= Cracovian =

In astronomical and geodetic calculations, Cracovians are a clerical convenience introduced in 1925 by Tadeusz Banachiewicz for solving systems of linear equations by hand. Such systems can be written as Ax = b in matrix notation where x and b are column vectors and the evaluation of b requires the multiplication of the rows of A by the vector x.

Cracovians introduced the idea of using the transpose of A, A^{T}, and multiplying the columns of A^{T} by the column x. This amounts to the definition of a new type of matrix multiplication denoted here by '∧'. Thus x ∧ A^{T} = b = Ax. The Cracovian product of two matrices, say A and B, is defined by A ∧ B = B^{T}A, where B^{T} and A are assumed compatible for the common (Cayley) type of matrix multiplication.

Since (AB)^{T} = B^{T}A^{T}, the products (A ∧ B) ∧ C and A ∧ (B ∧ C) will generally be different; thus, Cracovian multiplication is non-associative. Cracovians are an example of a quasigroup.

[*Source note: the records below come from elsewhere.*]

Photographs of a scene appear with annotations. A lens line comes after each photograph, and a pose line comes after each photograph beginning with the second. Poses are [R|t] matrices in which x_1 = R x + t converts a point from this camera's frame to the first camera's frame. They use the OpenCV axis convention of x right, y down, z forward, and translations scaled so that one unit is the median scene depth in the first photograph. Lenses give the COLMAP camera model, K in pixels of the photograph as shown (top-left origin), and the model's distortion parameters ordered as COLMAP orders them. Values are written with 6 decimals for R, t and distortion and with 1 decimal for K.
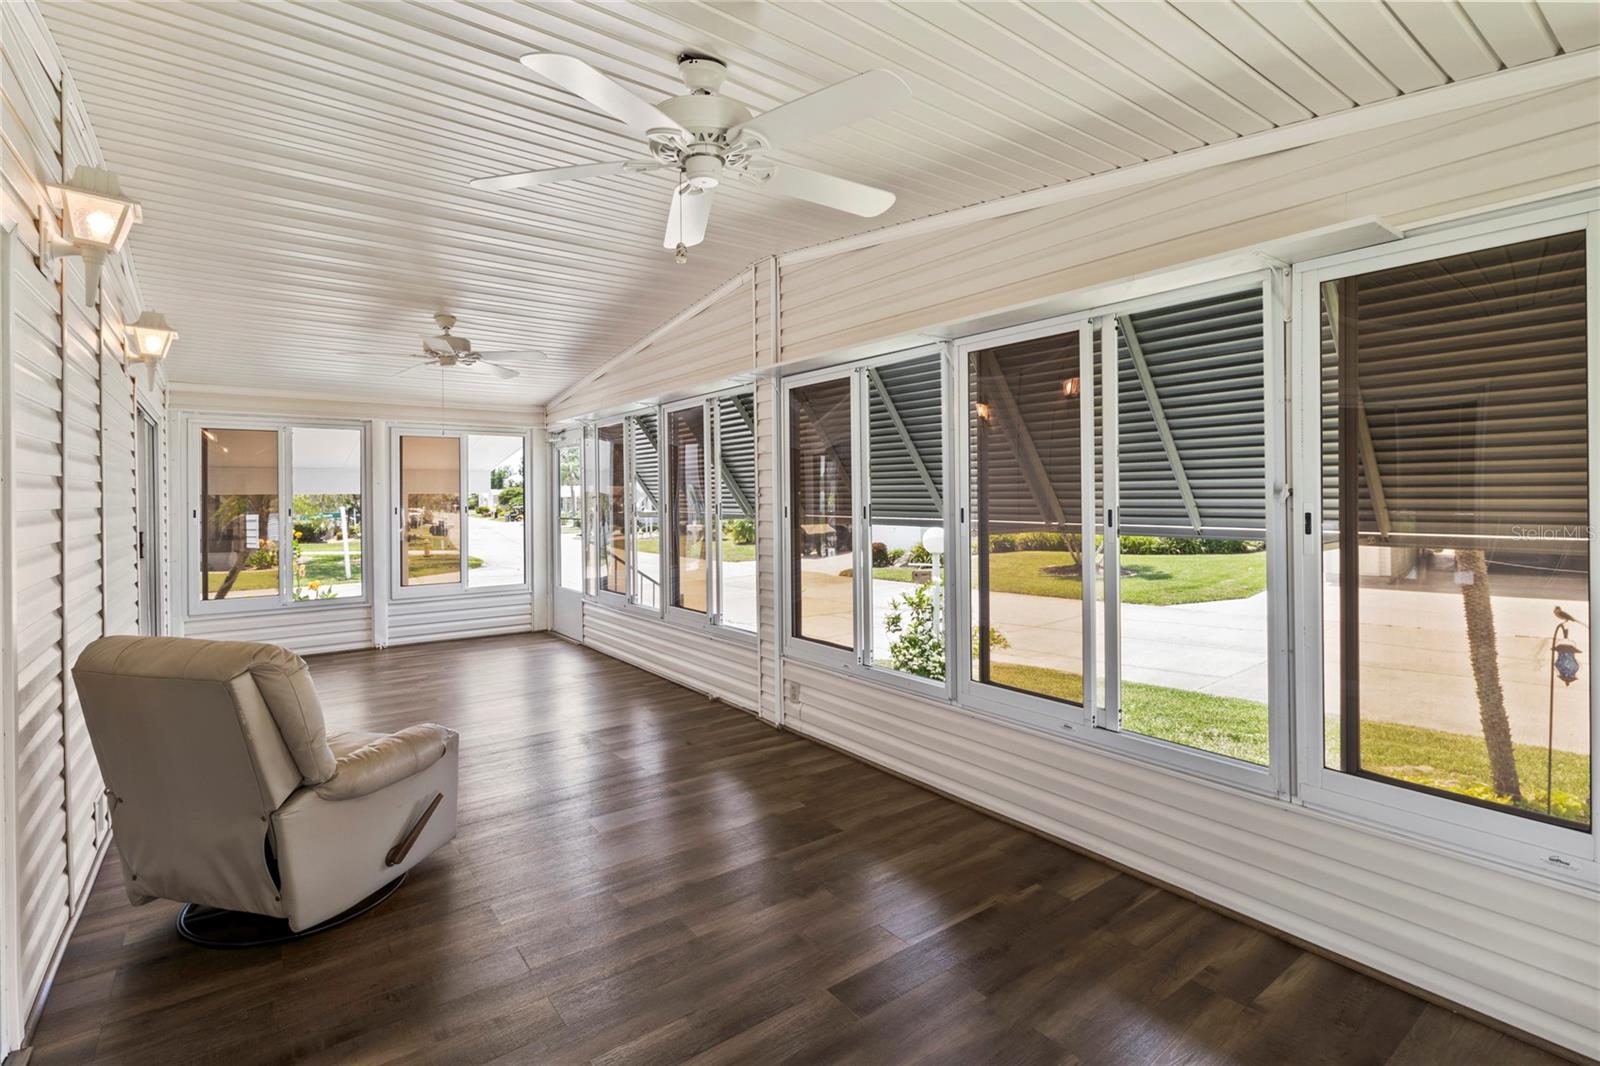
lens RADIAL K [[765.1, 0, 797.8], [0, 765.1, 499.5], [0, 0, 1]] dist [-0.002563, -0.000653]
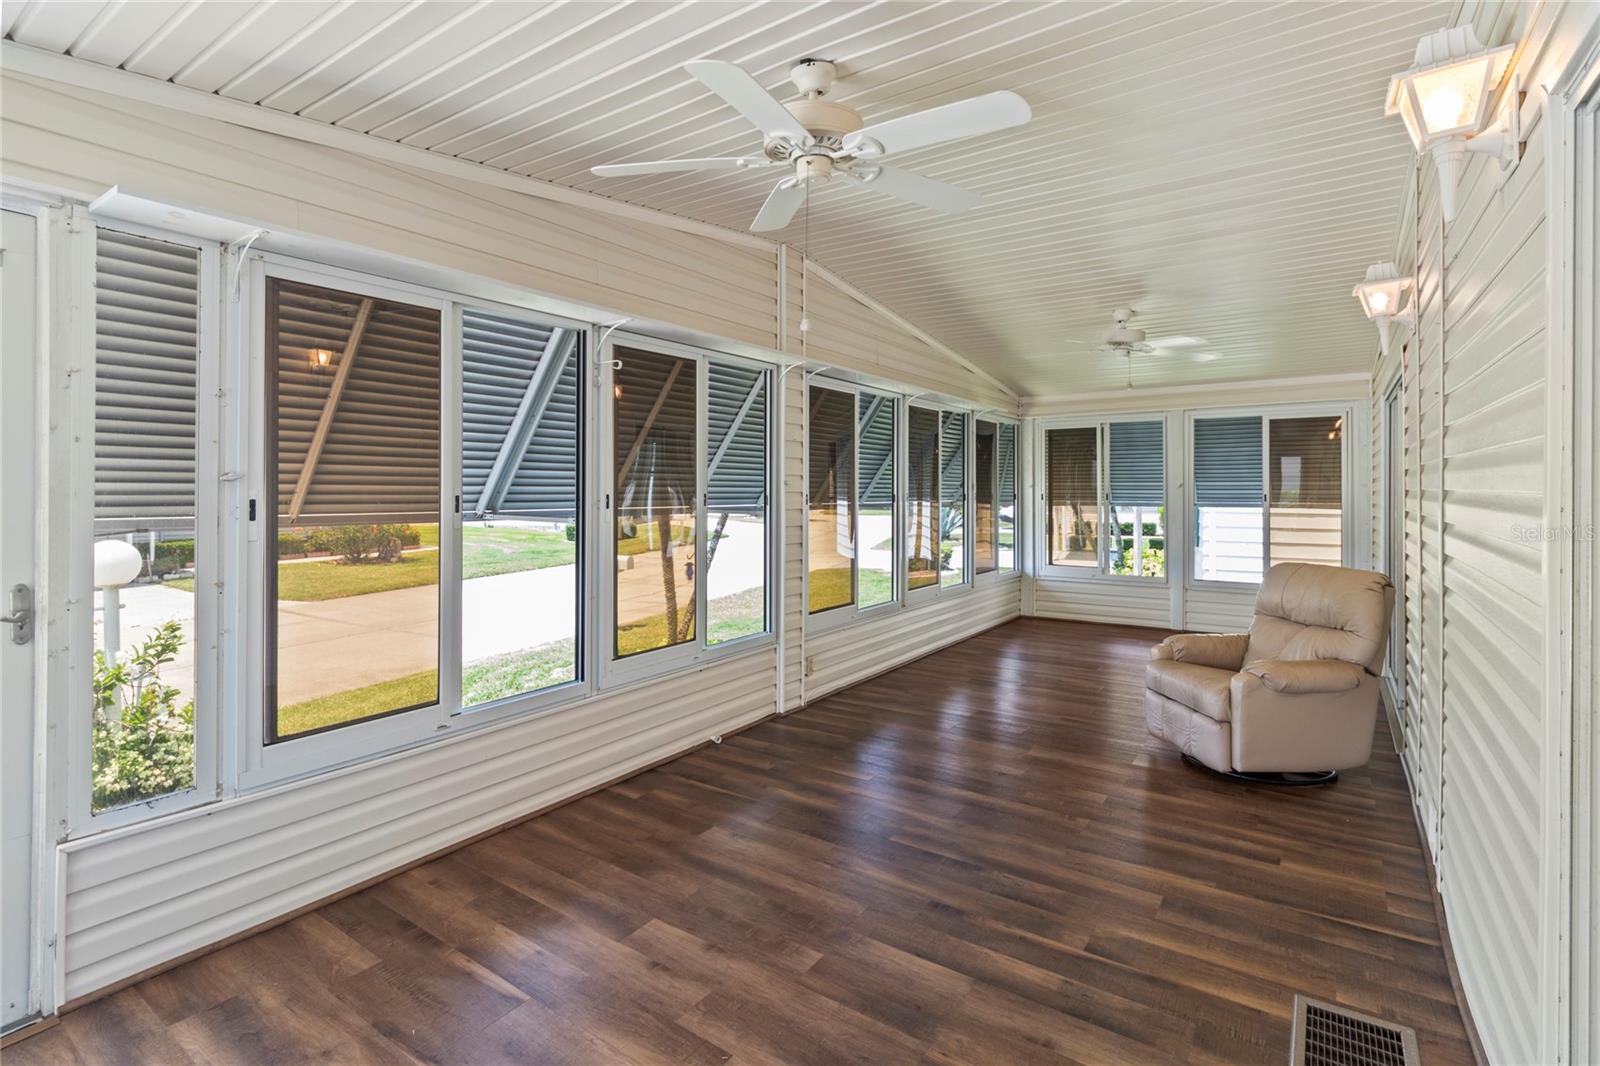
lens RADIAL K [[765.1, 0, 797.8], [0, 765.1, 499.5], [0, 0, 1]] dist [-0.002563, -0.000653]
pose [[-0.317936, -0.019794, 0.947905, -0.694788], [-0.005639, 0.999804, 0.018987, -0.003223], [-0.948095, 0.000691, -0.317985, 0.908825]]
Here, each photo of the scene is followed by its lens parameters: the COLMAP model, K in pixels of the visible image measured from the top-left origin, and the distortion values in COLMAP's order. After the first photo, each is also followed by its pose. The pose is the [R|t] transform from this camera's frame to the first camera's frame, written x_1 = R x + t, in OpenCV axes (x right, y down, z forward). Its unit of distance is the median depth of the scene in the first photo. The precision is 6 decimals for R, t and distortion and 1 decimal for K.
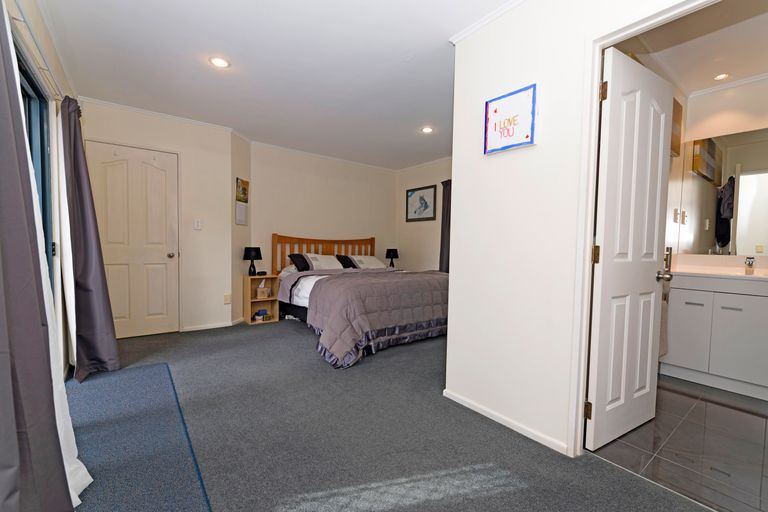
lens RADIAL K [[329.9, 0, 384.0], [0, 329.9, 256.0], [0, 0, 1]] dist [0.002339, 0.000075]
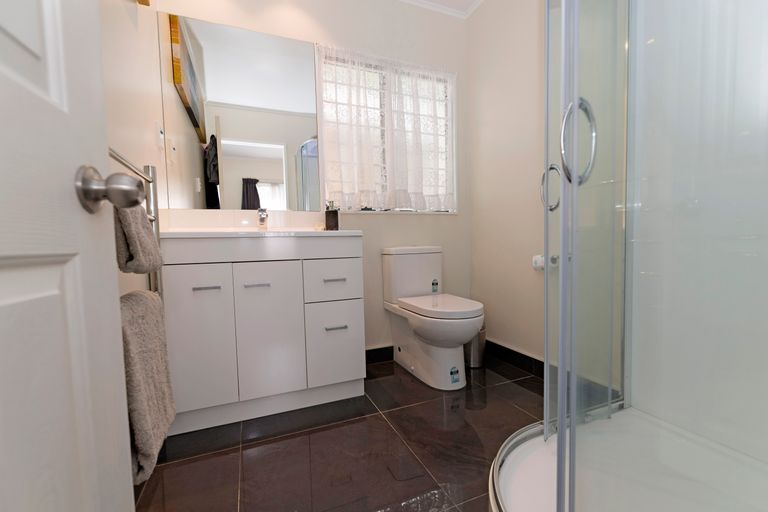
lens RADIAL K [[329.9, 0, 384.0], [0, 329.9, 256.0], [0, 0, 1]] dist [0.002339, 0.000075]
pose [[0.263308, -0.092629, 0.960254, 0.364162], [0.059711, 0.995036, 0.079611, 0.047485], [-0.962862, 0.036376, 0.267532, 0.417990]]
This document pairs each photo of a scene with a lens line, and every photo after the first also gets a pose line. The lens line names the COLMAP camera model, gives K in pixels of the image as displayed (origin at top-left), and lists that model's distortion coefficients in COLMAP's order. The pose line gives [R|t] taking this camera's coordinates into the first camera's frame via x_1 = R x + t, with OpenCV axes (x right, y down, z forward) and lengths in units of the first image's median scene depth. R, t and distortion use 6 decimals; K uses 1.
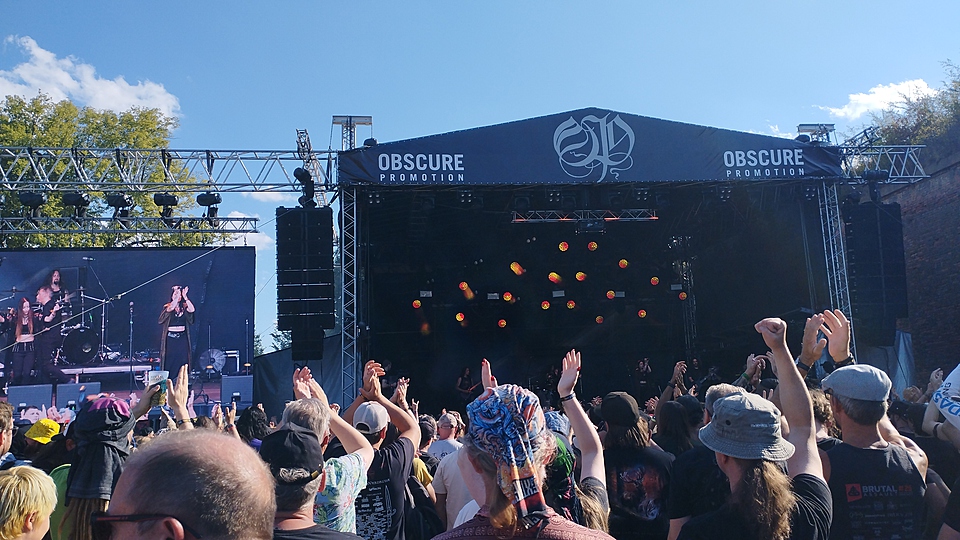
lens RADIAL K [[838.5, 0, 479.4], [0, 838.5, 246.1], [0, 0, 1]] dist [0.106396, -0.159075]
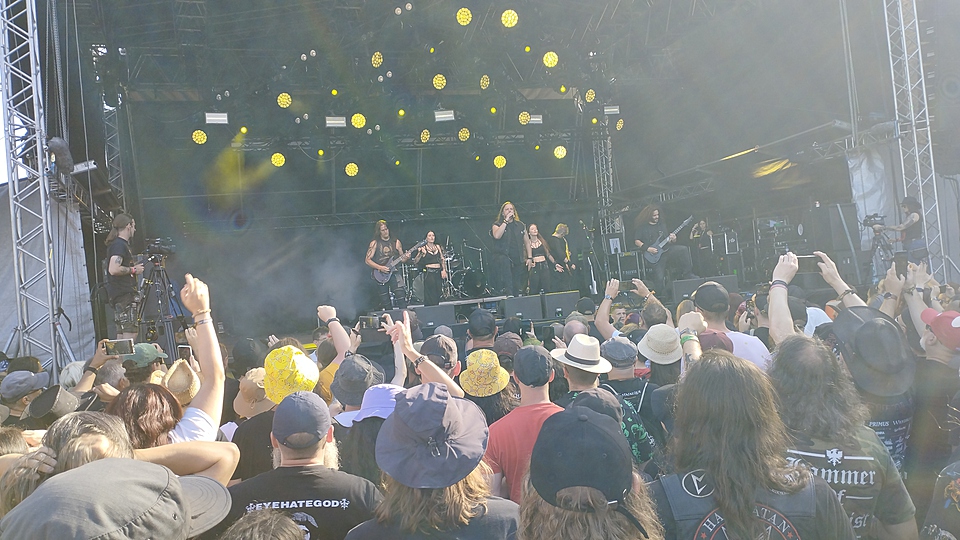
lens RADIAL K [[786.9, 0, 469.6], [0, 786.9, 275.5], [0, 0, 1]] dist [0.103454, -0.126119]
pose [[0.976109, -0.052522, 0.210837, -0.016886], [0.018801, 0.987122, 0.158859, 0.090319], [-0.216465, -0.151100, 0.964527, 0.492168]]
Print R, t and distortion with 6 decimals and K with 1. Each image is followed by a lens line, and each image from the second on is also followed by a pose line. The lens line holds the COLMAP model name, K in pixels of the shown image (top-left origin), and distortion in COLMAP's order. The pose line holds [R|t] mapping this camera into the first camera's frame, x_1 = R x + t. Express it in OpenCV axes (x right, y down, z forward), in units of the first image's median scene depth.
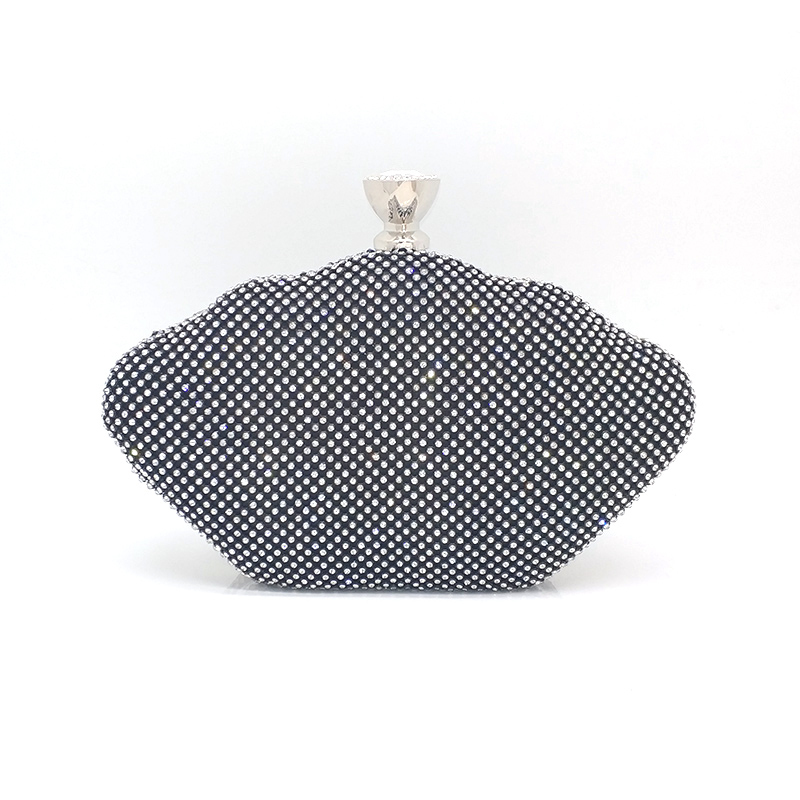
lens RADIAL K [[809.9, 0, 399.8], [0, 809.9, 405.6], [0, 0, 1]] dist [-0.050987, 0.000000]
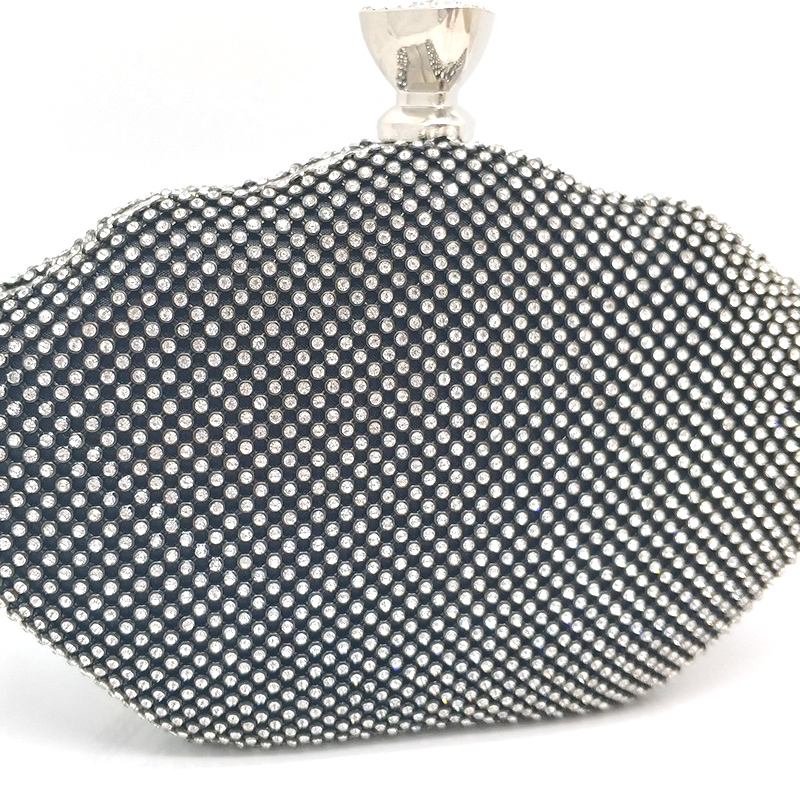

Cracovians adopted a column-row convention for designating individual elements as opposed to the standard row-column convention of matrix analysis. This made manual multiplication easier, as one needed to follow two parallel columns (instead of a vertical column and a horizontal row in the matrix notation.) It also sped up computer calculations, because both factors' elements were used in a similar order, which was more compatible with the sequential access memory in computers of those times — mostly magnetic tape memory and drum memory. Use of Cracovians in astronomy faded as computers with bigger random access memory came into general use. Any modern reference to them is in connection with their non-associative multiplication.

Named for recognition of the City of Kraków.

==In programming==
In R the desired effect can be achieved via the crossprod() function. Specifically, the Cracovian product of matrices A and B can be obtained as crossprod(B, A).